At the World championships in Beijing last year 13.14 was needed to reach the semifinal, 12.86 for the final and 12.66 to get a medal.


This winter Kallur raced three times at 60m flat with 7.34 as her fastest time. That's only 0.10 from her PB which was set at the European indoor championships in 2007 when she was seventh. Kallur spent April in Florida and that was when she started to run over hurdles in full speed. She did several block starts against 2015 World bronze medallist Alina Talay and also beat her a few times! Kallur ran over six hurdles a few times and she was fast.

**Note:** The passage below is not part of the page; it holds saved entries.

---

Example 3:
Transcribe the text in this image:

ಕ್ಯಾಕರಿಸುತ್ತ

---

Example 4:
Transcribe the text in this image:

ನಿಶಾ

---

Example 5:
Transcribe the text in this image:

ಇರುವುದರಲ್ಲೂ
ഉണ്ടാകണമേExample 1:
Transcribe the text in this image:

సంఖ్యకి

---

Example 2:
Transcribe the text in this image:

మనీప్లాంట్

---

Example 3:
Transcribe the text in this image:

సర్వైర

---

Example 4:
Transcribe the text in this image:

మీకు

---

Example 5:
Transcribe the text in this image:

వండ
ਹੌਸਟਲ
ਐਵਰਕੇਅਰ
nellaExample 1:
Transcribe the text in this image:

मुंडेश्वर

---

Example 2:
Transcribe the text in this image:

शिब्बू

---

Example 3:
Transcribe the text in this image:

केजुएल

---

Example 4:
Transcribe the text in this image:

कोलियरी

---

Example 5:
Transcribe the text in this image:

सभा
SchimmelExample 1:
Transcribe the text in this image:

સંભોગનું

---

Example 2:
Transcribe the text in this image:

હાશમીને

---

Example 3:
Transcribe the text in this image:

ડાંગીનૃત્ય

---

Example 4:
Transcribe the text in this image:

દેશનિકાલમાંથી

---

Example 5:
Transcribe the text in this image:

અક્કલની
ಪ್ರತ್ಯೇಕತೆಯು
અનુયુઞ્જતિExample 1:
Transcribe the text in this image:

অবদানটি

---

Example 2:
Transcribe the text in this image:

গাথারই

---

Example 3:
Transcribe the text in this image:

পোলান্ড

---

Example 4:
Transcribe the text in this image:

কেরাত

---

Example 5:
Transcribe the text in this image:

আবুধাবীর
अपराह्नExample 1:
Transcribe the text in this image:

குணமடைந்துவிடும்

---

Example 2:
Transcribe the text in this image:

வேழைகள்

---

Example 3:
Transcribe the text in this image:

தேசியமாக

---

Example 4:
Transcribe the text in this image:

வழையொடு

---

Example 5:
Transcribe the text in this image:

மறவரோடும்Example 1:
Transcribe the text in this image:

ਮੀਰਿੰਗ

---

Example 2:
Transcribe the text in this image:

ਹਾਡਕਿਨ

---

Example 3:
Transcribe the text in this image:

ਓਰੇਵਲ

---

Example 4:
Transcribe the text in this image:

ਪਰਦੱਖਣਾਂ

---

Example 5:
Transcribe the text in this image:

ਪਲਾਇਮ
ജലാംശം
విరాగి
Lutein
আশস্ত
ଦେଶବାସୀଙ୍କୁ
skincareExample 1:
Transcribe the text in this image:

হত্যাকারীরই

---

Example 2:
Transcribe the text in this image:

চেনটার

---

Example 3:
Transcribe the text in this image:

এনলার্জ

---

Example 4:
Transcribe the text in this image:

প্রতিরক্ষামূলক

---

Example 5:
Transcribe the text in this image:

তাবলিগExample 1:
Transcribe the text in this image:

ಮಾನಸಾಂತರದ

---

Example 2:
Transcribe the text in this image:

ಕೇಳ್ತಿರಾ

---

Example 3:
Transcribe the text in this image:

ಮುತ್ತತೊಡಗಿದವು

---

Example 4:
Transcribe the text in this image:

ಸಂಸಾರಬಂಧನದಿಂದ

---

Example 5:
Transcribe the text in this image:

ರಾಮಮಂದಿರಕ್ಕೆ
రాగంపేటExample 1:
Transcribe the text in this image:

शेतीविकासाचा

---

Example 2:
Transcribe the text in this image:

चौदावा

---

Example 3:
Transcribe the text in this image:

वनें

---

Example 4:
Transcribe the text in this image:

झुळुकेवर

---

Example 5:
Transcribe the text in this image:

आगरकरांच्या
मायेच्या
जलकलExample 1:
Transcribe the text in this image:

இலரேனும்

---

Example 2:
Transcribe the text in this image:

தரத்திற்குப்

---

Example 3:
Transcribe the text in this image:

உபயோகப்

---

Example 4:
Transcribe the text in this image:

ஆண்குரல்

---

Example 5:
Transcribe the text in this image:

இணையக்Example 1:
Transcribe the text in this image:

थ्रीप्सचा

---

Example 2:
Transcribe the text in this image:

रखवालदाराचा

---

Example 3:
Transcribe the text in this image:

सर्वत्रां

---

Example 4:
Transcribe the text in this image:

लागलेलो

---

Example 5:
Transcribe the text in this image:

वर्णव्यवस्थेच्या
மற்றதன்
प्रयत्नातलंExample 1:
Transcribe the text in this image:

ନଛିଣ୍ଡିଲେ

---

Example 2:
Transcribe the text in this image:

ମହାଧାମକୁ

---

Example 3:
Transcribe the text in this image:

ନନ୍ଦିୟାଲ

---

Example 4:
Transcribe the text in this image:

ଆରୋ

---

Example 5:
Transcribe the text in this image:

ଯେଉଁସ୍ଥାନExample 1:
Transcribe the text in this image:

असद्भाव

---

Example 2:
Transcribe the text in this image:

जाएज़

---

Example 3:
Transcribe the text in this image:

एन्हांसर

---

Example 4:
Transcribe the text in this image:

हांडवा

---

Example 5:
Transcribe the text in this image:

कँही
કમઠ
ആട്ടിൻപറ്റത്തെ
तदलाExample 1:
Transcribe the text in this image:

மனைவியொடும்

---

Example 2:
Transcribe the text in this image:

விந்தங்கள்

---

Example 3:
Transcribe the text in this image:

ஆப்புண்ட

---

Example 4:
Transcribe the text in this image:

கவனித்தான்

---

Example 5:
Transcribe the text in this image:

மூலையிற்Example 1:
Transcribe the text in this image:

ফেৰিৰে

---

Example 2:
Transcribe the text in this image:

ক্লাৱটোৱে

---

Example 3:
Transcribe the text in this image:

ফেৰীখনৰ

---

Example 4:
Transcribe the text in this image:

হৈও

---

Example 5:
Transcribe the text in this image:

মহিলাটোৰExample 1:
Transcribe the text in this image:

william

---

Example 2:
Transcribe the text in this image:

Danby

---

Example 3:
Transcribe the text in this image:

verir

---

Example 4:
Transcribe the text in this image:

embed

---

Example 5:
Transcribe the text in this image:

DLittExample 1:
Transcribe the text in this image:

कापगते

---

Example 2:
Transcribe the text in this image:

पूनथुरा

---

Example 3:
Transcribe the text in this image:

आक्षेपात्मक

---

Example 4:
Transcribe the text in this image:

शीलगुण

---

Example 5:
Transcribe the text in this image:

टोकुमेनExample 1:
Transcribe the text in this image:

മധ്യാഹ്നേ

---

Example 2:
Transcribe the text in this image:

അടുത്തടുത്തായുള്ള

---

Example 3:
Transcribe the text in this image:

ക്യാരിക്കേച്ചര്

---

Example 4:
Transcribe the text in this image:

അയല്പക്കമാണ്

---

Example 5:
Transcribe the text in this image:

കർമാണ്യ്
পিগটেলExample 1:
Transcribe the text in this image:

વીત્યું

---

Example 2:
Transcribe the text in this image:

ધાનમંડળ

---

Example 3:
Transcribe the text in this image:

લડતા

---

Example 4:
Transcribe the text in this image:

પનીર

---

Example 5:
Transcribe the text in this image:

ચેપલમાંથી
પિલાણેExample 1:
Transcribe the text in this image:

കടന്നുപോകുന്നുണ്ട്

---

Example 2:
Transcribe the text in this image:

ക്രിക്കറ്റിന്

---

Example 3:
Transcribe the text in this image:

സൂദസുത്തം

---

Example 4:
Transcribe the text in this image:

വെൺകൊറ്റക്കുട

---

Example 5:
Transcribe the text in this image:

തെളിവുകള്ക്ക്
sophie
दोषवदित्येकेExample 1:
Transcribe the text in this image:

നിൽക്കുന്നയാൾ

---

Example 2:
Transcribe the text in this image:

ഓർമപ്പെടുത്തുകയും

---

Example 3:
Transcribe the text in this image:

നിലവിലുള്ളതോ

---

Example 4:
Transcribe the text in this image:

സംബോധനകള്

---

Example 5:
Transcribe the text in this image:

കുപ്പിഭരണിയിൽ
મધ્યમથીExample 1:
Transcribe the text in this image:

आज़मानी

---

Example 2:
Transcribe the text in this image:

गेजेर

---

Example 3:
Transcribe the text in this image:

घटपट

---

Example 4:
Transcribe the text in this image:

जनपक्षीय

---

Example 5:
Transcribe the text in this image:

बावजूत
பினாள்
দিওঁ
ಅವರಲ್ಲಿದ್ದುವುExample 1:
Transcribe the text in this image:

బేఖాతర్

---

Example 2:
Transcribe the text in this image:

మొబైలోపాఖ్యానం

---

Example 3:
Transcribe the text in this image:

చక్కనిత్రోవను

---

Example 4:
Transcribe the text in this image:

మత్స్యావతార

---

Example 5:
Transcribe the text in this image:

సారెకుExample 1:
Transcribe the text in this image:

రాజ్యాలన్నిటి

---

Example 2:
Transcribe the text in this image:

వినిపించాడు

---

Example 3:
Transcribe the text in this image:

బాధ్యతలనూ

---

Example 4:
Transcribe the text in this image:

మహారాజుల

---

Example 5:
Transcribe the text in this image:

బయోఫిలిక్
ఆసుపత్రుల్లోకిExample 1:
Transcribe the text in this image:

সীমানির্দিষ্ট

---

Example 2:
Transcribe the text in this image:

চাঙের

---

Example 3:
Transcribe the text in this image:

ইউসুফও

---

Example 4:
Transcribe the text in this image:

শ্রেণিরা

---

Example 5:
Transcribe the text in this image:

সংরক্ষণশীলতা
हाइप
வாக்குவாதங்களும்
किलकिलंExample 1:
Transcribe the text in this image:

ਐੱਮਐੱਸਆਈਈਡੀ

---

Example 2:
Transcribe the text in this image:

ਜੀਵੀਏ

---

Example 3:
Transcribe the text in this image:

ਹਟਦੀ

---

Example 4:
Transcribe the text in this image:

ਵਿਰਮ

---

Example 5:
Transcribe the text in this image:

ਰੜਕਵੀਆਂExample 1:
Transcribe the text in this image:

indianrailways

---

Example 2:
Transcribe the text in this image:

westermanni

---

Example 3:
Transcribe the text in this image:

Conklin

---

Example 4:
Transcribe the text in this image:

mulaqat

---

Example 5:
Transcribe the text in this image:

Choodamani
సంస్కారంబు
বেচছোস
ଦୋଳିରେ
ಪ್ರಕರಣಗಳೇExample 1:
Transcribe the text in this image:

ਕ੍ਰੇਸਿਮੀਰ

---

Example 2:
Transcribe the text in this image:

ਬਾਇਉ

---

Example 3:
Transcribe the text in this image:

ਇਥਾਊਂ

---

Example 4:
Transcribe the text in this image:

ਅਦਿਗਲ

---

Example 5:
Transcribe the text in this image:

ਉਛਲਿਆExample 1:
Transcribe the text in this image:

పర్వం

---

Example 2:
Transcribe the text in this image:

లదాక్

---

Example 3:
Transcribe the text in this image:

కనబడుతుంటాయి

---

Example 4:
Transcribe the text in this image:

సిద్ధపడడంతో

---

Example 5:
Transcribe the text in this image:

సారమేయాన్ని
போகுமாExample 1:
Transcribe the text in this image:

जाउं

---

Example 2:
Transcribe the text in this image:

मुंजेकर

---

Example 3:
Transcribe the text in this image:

At the end of April she had a small setback when she felt pain in her knee. But the problem went away and she is now hurdling again and ready to compete.

Is any of Kallur's old compatriots still racing?


More or less a whole hurdle generation has passed since Kallur's prime days and it's just a few on the top list of today she have raced. Two of them are Lolo Jones, 33, who was second in Kallur's World indoor record race from 2008, and regaining Olympic champion Sally Pearson who will meet Kallur in Stockholm on 16 June.

Few athletes, if any, have been injured for such a long time as six years and comeback and reached an Olympic final.

Could Kallur do it?

She has 39 races at 12.80 or faster during her career and during her first comeback in 2010 she ran 13.14, 12.78 and 12.88 despite poor preparations.


It will be interesting to follow the woman who never give up and see how fast she can go before 11 July when the Olympic qualification period ends. And it will for sure be an emotional moment at Stockholm Olympic stadium on 16 June.